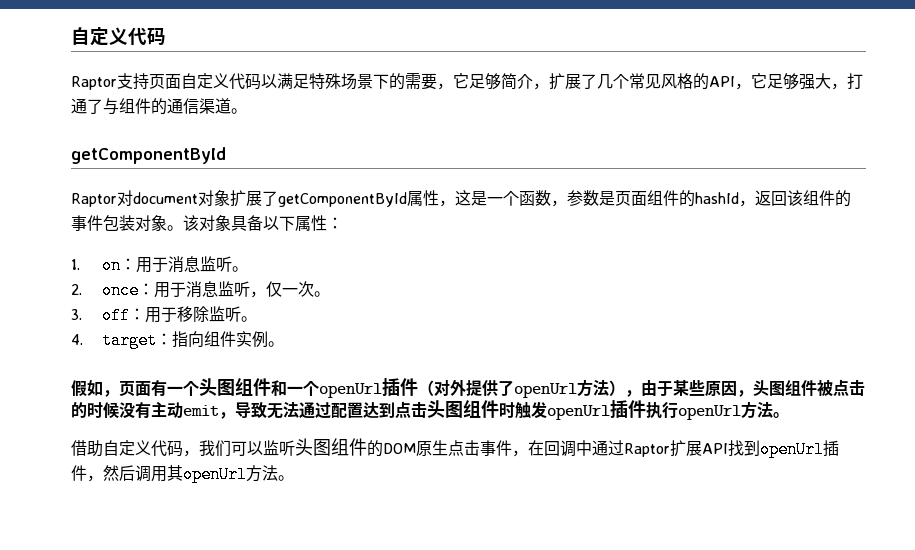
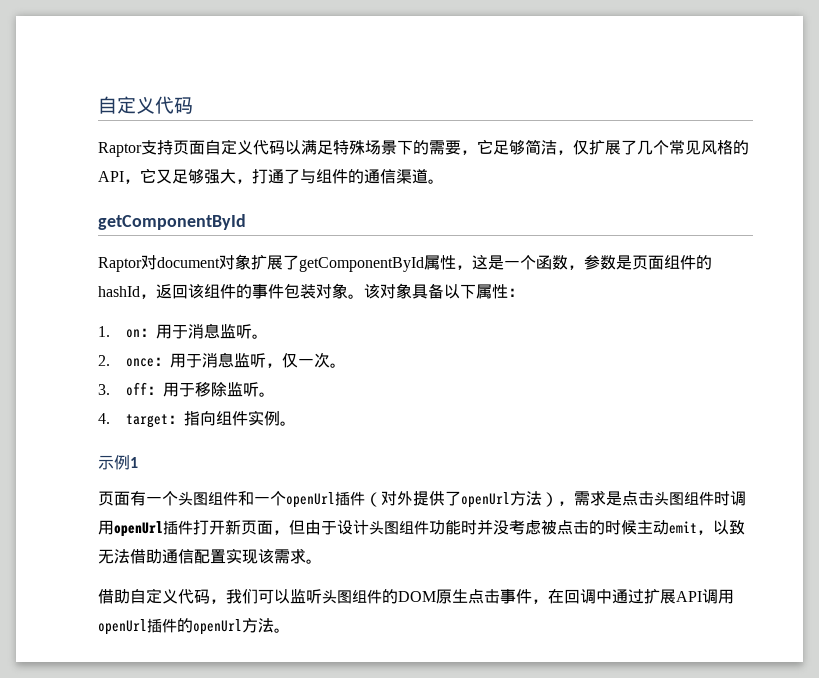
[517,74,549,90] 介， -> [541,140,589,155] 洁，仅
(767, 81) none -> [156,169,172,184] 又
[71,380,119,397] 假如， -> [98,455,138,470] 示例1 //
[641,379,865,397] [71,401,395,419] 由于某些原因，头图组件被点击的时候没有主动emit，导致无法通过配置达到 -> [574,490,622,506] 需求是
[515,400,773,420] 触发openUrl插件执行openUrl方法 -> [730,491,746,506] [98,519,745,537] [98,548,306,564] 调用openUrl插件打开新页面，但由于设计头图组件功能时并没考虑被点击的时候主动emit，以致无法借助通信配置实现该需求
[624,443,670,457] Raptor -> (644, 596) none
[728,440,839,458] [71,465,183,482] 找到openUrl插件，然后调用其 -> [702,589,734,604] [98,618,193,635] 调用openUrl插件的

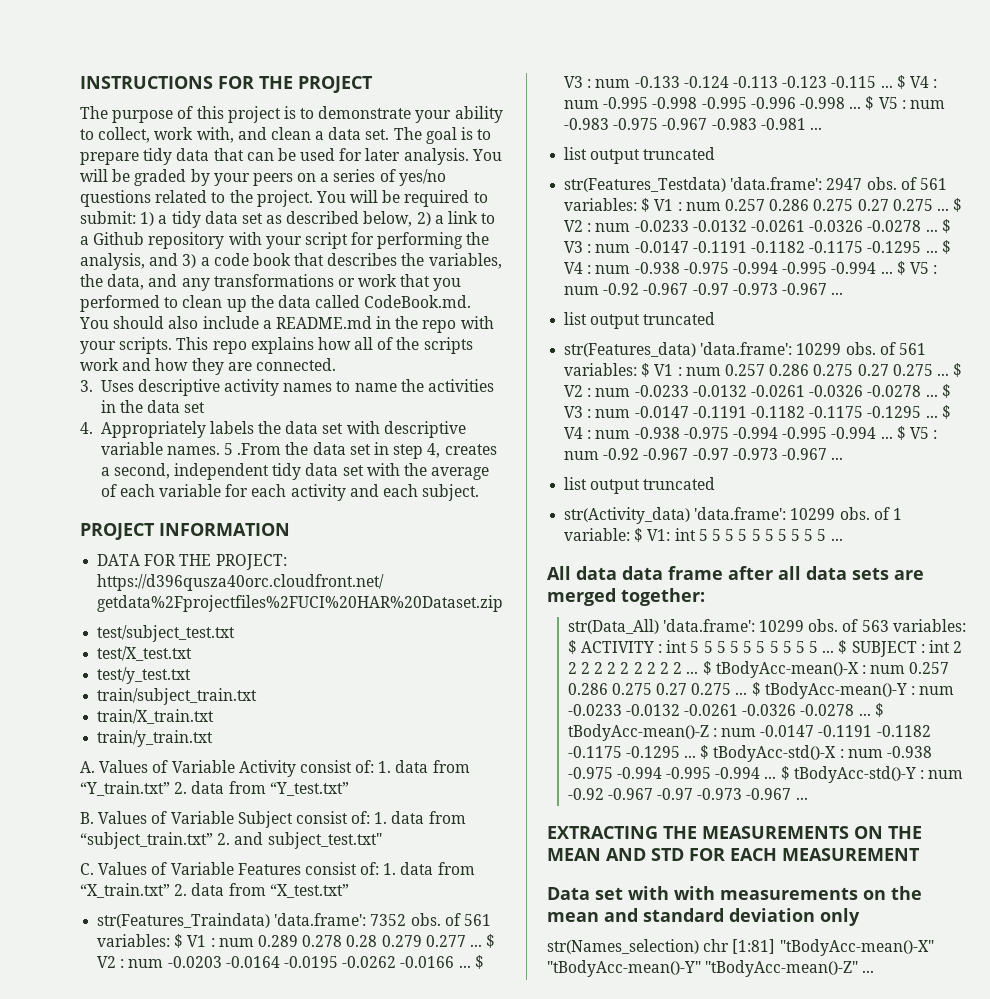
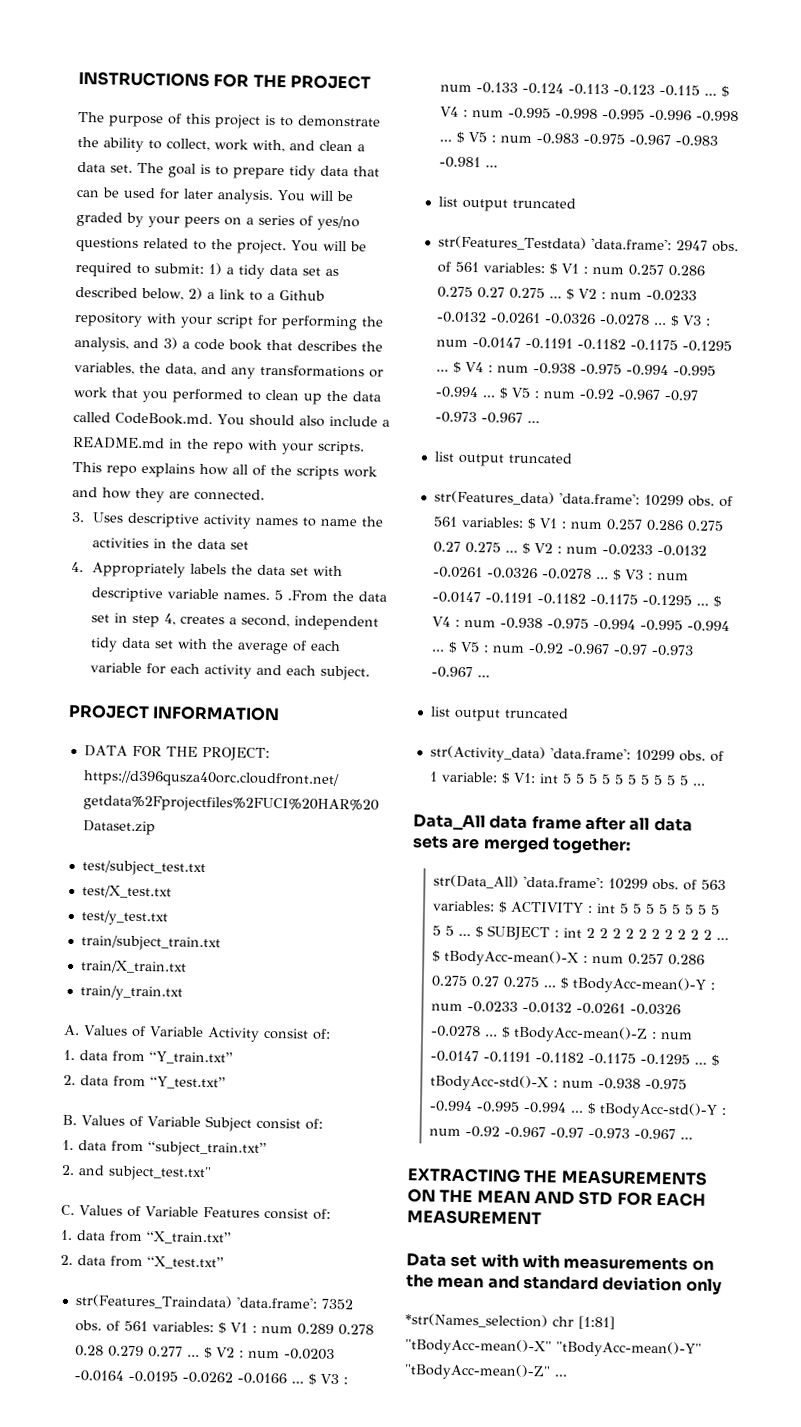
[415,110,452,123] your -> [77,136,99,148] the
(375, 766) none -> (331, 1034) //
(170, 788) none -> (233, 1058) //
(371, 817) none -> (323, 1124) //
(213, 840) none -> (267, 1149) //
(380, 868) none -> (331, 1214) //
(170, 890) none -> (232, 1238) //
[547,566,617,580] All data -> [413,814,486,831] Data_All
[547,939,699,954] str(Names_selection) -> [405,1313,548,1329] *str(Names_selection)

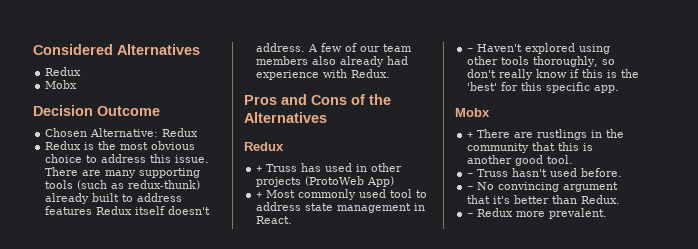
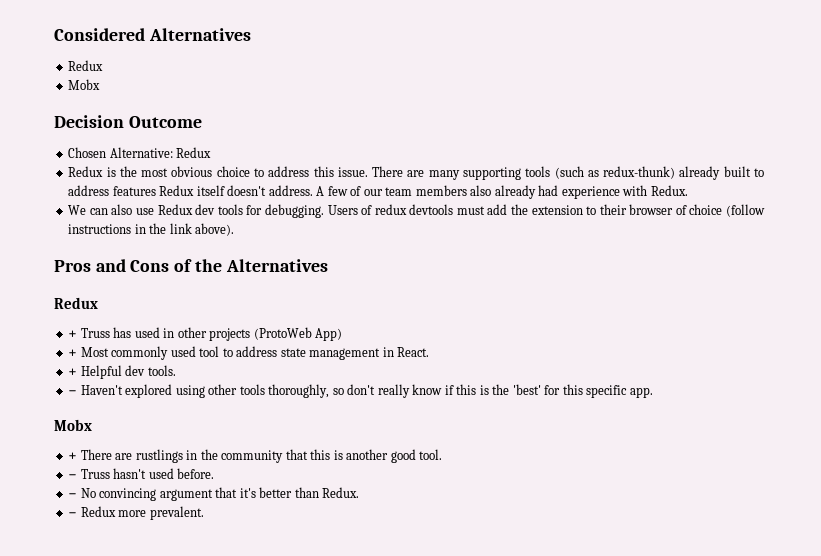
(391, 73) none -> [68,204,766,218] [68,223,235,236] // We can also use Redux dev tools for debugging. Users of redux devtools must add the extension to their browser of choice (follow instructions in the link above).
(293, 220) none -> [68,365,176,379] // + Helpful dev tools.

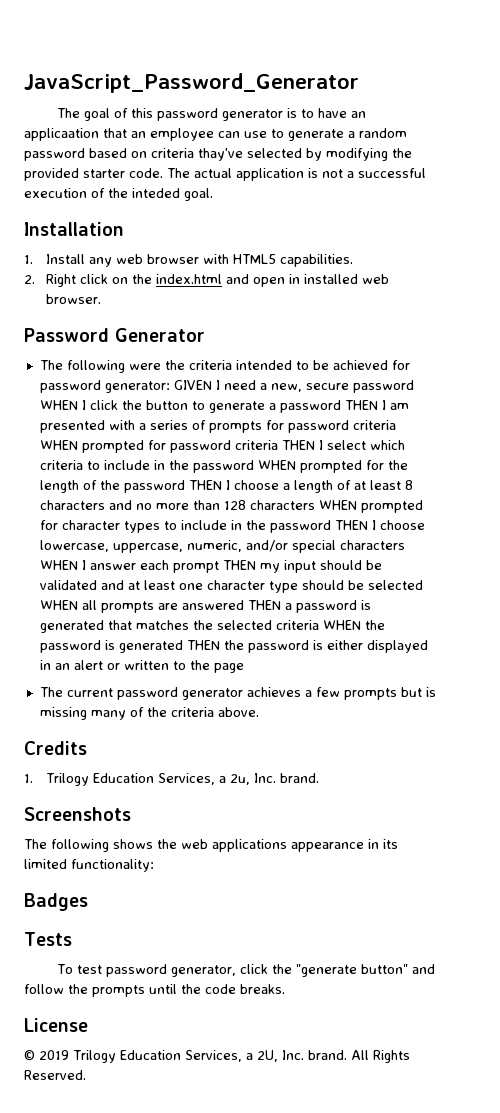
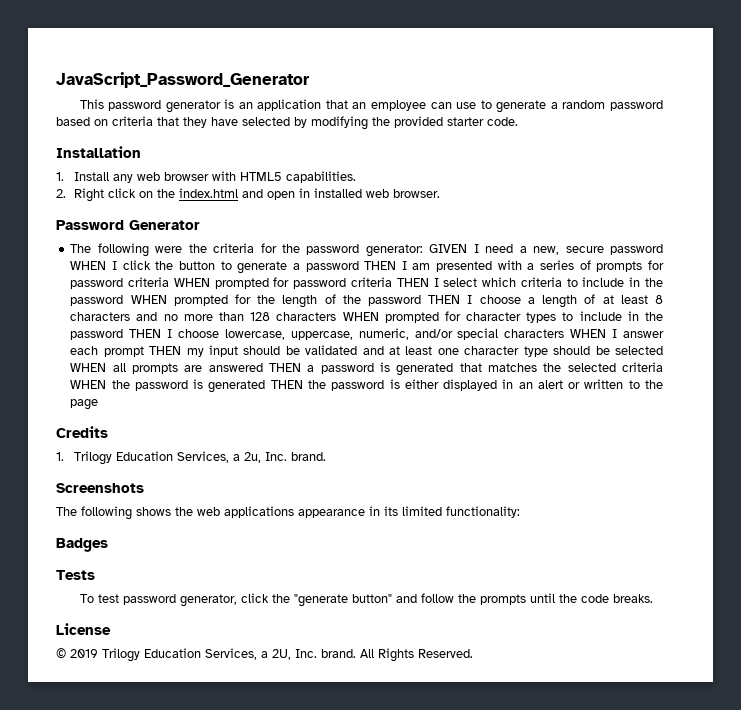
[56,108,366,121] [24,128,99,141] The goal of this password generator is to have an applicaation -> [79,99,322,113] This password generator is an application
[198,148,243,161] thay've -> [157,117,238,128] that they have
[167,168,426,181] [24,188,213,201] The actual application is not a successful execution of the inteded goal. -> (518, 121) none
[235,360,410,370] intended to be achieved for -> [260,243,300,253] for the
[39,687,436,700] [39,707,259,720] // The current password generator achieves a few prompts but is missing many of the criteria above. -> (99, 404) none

Your task :: The line containing "-> [574,490,622,506] 需求是" marks the end; please output exactly the lines of the listing above from its first line through that line, without pictures.

Answer space ::
[517,74,549,90] 介， -> [541,140,589,155] 洁，仅
(767, 81) none -> [156,169,172,184] 又
[71,380,119,397] 假如， -> [98,455,138,470] 示例1 //
[641,379,865,397] [71,401,395,419] 由于某些原因，头图组件被点击的时候没有主动emit，导致无法通过配置达到 -> [574,490,622,506] 需求是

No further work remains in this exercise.